[Page-level text extractions]

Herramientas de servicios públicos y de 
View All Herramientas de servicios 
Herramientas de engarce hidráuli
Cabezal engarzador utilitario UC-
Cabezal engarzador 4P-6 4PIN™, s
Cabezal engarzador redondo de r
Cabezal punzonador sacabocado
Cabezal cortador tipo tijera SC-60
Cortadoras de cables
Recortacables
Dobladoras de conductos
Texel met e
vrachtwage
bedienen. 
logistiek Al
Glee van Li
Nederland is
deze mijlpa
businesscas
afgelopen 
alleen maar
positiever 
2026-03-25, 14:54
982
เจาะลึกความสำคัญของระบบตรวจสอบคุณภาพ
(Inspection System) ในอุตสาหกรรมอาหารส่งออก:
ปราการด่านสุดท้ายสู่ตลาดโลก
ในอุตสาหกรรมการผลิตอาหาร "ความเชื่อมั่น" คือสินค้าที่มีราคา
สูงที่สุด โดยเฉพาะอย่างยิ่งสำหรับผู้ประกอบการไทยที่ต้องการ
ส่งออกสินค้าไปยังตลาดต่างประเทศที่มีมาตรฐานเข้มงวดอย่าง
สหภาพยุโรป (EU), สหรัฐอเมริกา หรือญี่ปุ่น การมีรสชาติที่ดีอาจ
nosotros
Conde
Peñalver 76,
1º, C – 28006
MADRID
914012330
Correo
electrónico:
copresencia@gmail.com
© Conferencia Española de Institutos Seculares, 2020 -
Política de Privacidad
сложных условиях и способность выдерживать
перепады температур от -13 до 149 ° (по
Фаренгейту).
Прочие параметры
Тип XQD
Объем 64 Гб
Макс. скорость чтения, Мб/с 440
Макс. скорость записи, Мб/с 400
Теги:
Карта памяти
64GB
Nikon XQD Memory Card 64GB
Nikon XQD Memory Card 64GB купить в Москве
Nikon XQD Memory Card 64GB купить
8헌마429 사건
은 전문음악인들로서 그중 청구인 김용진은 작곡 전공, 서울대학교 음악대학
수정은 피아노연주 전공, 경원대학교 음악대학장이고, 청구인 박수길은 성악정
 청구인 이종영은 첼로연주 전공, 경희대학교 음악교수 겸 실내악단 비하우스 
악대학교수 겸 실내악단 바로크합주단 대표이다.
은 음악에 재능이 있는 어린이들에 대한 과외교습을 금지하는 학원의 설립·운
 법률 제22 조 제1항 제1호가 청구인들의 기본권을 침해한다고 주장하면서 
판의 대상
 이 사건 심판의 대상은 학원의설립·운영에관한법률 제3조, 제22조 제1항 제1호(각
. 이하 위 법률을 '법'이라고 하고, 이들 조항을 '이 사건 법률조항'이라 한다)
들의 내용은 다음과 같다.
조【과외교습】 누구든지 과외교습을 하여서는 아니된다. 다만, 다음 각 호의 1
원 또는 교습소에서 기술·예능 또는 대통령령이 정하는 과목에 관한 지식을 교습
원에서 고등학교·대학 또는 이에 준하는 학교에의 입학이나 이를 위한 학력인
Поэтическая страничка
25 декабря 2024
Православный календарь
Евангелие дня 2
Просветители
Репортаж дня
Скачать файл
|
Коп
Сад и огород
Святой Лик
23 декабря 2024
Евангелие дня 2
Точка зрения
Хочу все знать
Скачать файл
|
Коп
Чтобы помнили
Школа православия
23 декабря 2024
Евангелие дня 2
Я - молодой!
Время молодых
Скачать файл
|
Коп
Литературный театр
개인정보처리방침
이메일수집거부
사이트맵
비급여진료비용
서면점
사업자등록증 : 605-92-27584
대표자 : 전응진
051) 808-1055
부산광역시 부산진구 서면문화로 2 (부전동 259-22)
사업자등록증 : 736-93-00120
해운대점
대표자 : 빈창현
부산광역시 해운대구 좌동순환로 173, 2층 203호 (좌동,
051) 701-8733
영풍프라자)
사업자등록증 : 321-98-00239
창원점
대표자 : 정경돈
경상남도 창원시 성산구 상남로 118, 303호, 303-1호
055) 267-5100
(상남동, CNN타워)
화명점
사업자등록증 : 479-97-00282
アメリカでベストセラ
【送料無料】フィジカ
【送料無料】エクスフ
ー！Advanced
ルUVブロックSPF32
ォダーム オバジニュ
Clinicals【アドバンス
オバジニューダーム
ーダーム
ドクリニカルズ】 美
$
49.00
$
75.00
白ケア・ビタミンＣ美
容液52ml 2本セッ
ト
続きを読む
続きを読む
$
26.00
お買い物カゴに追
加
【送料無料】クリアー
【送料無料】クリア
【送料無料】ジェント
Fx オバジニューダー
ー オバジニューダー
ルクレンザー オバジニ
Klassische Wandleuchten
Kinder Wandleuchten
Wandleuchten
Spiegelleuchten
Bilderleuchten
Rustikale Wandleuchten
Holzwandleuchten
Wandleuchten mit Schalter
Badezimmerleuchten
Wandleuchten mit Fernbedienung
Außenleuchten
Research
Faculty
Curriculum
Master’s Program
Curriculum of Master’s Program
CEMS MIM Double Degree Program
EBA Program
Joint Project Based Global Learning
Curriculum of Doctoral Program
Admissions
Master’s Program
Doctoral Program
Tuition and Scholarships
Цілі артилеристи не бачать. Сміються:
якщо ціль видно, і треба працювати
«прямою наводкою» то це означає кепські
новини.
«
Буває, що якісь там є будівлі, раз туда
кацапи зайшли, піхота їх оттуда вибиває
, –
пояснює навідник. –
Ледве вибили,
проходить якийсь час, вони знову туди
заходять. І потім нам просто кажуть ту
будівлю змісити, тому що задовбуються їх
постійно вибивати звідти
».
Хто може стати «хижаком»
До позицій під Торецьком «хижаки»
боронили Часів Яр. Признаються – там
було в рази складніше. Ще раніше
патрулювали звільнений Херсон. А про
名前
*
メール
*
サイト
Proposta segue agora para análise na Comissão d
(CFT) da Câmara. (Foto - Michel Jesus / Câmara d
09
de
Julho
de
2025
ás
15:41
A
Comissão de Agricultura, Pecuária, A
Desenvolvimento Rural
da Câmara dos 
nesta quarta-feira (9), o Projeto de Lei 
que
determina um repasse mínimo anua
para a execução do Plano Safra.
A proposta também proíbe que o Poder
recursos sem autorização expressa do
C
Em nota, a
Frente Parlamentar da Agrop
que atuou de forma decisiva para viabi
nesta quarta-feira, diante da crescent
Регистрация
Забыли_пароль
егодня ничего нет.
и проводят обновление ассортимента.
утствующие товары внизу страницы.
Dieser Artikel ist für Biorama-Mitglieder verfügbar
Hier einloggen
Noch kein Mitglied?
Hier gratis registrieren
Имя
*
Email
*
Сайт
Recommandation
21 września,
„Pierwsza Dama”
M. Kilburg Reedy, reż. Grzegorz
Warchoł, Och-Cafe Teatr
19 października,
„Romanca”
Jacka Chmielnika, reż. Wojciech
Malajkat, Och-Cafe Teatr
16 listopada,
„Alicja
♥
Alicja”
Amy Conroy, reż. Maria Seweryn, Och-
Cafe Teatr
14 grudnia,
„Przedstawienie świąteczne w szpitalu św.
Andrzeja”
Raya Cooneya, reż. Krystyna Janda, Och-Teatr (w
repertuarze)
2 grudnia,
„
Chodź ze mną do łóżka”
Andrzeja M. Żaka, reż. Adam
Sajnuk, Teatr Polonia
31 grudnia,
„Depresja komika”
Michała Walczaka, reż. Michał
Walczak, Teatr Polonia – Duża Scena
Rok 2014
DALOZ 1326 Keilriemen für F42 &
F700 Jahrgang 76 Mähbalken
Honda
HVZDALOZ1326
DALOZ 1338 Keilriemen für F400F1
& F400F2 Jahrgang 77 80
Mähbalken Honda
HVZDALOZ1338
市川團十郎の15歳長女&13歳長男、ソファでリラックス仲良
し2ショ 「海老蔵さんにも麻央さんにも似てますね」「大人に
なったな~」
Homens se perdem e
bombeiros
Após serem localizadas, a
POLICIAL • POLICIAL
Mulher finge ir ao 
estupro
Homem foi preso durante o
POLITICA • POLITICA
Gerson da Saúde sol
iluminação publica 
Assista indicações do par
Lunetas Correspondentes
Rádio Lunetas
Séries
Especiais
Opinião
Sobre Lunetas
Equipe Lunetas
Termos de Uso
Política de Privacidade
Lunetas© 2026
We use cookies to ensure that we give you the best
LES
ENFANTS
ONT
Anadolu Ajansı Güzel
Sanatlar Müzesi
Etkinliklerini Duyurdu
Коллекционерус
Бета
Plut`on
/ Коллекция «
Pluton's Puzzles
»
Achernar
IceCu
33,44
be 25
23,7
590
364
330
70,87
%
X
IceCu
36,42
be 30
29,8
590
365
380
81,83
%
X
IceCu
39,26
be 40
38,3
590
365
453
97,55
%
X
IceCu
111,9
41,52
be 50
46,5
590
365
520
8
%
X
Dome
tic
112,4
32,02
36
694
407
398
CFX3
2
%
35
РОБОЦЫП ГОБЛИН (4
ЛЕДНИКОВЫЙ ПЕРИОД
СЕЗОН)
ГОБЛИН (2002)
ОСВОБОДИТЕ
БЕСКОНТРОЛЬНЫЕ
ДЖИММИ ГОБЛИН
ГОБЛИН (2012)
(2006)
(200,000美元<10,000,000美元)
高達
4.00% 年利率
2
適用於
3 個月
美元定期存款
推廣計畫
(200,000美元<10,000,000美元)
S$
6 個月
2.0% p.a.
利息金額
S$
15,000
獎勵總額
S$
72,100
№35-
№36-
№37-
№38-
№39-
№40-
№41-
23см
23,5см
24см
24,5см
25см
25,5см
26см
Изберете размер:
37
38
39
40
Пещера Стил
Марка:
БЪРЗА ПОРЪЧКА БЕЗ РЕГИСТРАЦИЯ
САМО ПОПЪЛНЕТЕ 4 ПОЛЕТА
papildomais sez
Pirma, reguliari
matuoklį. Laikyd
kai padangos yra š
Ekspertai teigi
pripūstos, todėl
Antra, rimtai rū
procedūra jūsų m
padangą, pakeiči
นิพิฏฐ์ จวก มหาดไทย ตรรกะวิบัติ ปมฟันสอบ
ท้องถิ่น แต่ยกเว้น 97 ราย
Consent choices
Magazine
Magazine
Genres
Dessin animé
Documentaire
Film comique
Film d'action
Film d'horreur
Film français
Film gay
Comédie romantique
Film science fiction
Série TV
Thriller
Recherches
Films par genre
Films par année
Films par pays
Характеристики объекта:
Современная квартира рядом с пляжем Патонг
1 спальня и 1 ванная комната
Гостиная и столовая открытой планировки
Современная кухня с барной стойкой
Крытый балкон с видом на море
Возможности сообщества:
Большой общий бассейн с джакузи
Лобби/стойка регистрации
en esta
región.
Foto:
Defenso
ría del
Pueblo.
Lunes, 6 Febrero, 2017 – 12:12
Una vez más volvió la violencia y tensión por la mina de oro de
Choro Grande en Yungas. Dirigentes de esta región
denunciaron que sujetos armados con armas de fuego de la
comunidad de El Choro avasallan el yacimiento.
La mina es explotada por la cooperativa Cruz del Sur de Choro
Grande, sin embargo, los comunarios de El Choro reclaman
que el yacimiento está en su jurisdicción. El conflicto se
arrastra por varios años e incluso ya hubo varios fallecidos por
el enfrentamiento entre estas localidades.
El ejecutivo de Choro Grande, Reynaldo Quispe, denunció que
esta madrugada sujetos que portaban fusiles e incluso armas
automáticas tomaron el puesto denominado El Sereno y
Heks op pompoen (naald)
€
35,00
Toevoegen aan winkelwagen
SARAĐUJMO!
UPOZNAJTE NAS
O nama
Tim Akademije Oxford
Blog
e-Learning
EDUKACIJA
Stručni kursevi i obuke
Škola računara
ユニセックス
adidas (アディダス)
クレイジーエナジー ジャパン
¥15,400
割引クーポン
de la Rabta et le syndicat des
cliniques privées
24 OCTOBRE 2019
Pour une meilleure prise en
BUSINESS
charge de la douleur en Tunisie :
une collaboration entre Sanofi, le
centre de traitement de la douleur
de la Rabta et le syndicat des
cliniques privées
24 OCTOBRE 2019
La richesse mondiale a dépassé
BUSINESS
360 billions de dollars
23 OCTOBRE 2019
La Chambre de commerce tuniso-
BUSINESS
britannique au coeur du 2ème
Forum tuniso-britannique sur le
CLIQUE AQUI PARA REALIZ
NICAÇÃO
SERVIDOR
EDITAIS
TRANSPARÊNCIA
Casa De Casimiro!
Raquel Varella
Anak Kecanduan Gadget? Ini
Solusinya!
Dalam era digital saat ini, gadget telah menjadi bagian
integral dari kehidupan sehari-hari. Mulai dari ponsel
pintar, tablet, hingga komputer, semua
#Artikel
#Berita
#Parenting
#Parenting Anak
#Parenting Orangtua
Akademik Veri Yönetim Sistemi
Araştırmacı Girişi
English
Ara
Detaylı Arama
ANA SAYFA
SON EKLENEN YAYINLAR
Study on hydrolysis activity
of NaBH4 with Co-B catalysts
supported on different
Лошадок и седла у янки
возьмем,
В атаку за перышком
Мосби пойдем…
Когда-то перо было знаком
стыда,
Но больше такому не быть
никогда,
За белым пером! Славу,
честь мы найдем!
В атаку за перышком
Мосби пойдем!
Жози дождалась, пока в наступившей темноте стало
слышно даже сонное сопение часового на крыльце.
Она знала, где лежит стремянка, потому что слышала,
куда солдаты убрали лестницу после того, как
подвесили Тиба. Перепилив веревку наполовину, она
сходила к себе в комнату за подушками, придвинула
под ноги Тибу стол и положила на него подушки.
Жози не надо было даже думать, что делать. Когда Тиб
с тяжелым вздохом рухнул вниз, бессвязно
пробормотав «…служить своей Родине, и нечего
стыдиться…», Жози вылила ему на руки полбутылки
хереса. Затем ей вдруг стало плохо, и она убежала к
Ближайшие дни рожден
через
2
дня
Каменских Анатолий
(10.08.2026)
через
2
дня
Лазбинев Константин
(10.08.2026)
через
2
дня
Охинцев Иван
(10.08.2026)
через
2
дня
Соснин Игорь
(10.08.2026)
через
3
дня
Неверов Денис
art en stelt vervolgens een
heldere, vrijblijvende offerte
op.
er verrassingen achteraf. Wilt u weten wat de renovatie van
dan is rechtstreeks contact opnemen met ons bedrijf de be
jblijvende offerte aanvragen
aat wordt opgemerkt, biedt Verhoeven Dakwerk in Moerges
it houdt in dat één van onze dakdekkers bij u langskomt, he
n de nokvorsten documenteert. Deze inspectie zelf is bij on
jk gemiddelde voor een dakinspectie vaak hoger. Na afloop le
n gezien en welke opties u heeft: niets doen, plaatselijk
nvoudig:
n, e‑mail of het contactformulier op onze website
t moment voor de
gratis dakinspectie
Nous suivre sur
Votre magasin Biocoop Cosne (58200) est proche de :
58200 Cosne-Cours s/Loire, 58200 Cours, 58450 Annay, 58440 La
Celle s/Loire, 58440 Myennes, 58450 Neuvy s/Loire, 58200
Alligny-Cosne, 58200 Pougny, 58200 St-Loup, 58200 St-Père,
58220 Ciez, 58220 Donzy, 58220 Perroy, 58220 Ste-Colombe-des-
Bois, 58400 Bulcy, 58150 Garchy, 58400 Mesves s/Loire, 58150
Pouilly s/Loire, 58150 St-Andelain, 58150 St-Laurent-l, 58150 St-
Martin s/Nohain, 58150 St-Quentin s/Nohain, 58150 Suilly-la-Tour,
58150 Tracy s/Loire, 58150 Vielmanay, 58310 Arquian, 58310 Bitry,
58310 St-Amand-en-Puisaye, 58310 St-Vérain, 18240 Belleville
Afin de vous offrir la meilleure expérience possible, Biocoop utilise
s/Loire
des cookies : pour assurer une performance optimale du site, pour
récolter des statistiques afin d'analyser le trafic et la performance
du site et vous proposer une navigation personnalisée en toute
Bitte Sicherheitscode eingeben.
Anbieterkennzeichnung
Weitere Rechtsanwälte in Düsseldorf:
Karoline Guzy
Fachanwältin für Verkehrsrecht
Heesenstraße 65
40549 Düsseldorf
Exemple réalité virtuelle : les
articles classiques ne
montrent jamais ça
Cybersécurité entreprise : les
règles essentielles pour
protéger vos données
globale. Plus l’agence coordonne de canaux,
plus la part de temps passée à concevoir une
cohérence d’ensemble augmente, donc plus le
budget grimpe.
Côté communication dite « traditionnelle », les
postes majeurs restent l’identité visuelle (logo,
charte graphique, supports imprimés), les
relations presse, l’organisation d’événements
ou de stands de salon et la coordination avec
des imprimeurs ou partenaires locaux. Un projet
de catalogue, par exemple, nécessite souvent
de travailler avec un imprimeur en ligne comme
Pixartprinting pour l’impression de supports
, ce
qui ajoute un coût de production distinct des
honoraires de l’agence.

#### Assigned task:
Please transcribe the data above without changes, from its first line to its "Recortacables" line, and leave out anything past that.

#### Reply:
Herramientas de servicios públicos y de 
View All Herramientas de servicios 
Herramientas de engarce hidráuli
Cabezal engarzador utilitario UC-
Cabezal engarzador 4P-6 4PIN™, s
Cabezal engarzador redondo de r
Cabezal punzonador sacabocado
Cabezal cortador tipo tijera SC-60
Cortadoras de cables
Recortacables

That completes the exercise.